The U.S. Supreme Court heard two expedited legal challenges on Tuesday. The state parties cite policy objections and say they would be unfairly burdened by the Biden plan.

However, the Biden administration told the high court its debt relief efforts “fall comfortably within the plain text of the [HEROES Act]” and was a reasonable, targeted solution to confront the risk of default based on lingering financial hardship caused by an unexpected public health crisis.

The GOP-led states are arguing that the Biden administration is using the waning health crisis as a pretext power grab to bypass Congress and score political points.

States opposing the plan say students struggling with paying off college loans predated the pandemic. When announcing the program last August, President Biden said, “When I campaigned for President [in 2020], I made a commitment that we’d provide student debt relief. And I’m honoring that commitment today.”

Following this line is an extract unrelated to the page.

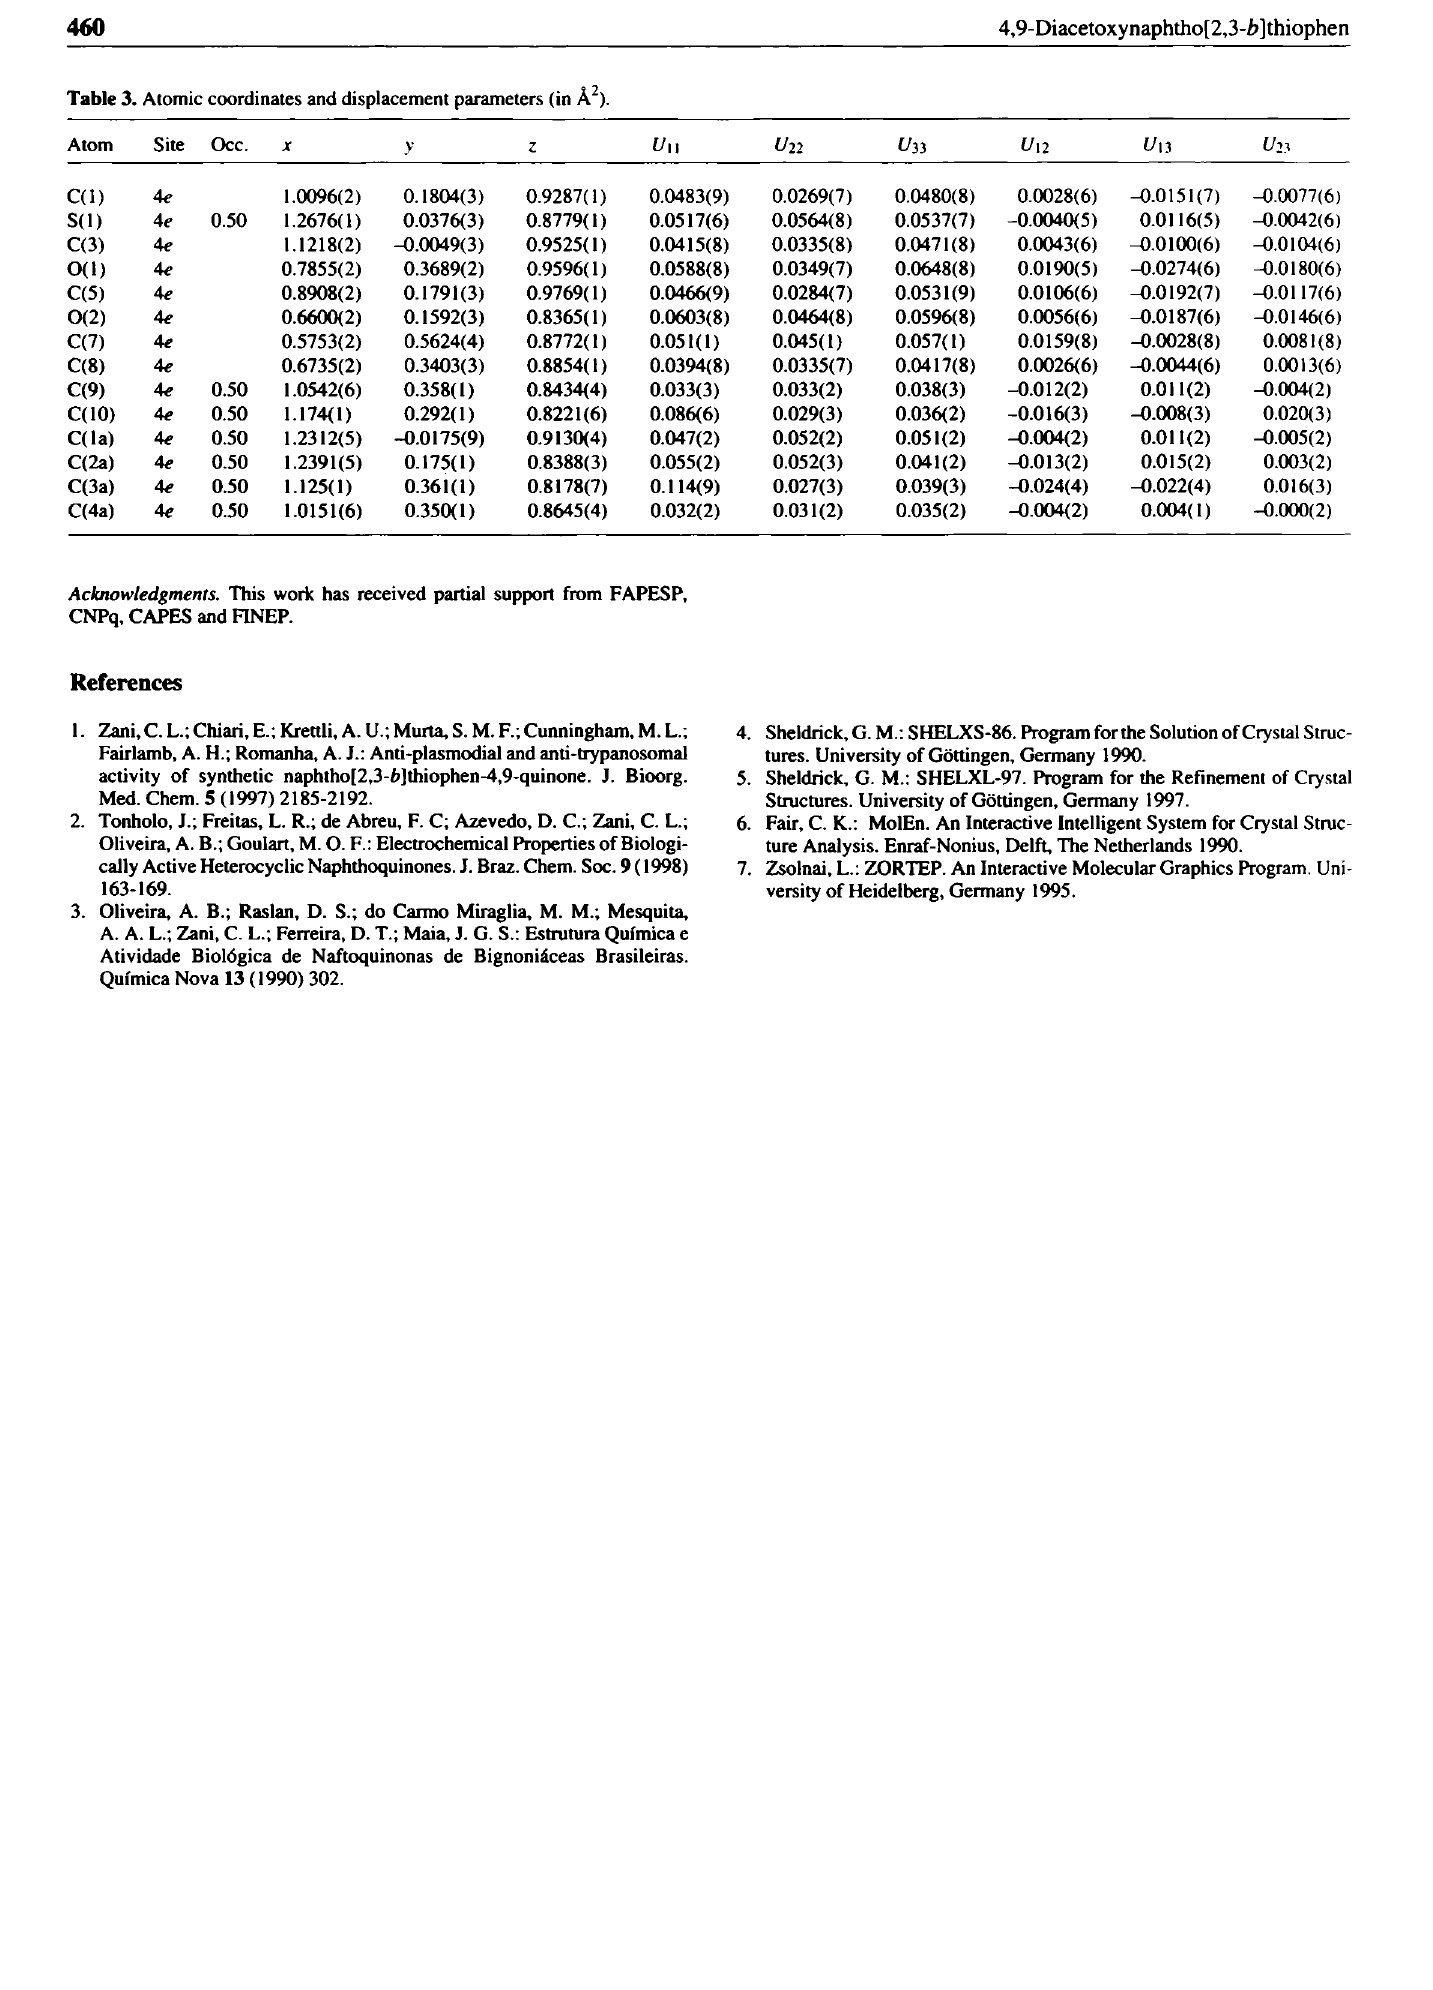
Table 3. Atomic coordinates and displacement parameters (in Ä 2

Officials call it part of a broader strategy to implement an affordable, income-driven repayment system.

However, conservative advocacy groups have criticized the debt relief plan, with Elaine Parker, president of the Job Creators Network Foundation (JCNF), saying it “does nothing to actually solve” the student debt crisis.

Parker claims colleges and universities should work with lawmakers to devise a solution that does not leave taxpayers on the hook.

The first hurdle for the Republican states will be standing, or justification to prove actual harm by the challenged policies. According to Thomas Dupree, an appellate attorney and former top Bush Justice Department official, “From the perspective of most Americans, we’re obviously nowhere near the place we were several years ago when this whole pandemic started.”

Dupree questions whether the Biden administration overstepped its bounds in authorizing this massive debt forgiveness program in a way that Congress never authorized.

Ultimately, the Supreme Court will have to decide whether the Biden administration’s debt relief program is an overreach of the executive branch or a reasonable, targeted solution to confront the risk of default based on lingering financial hardship caused by an unexpected public health crisis.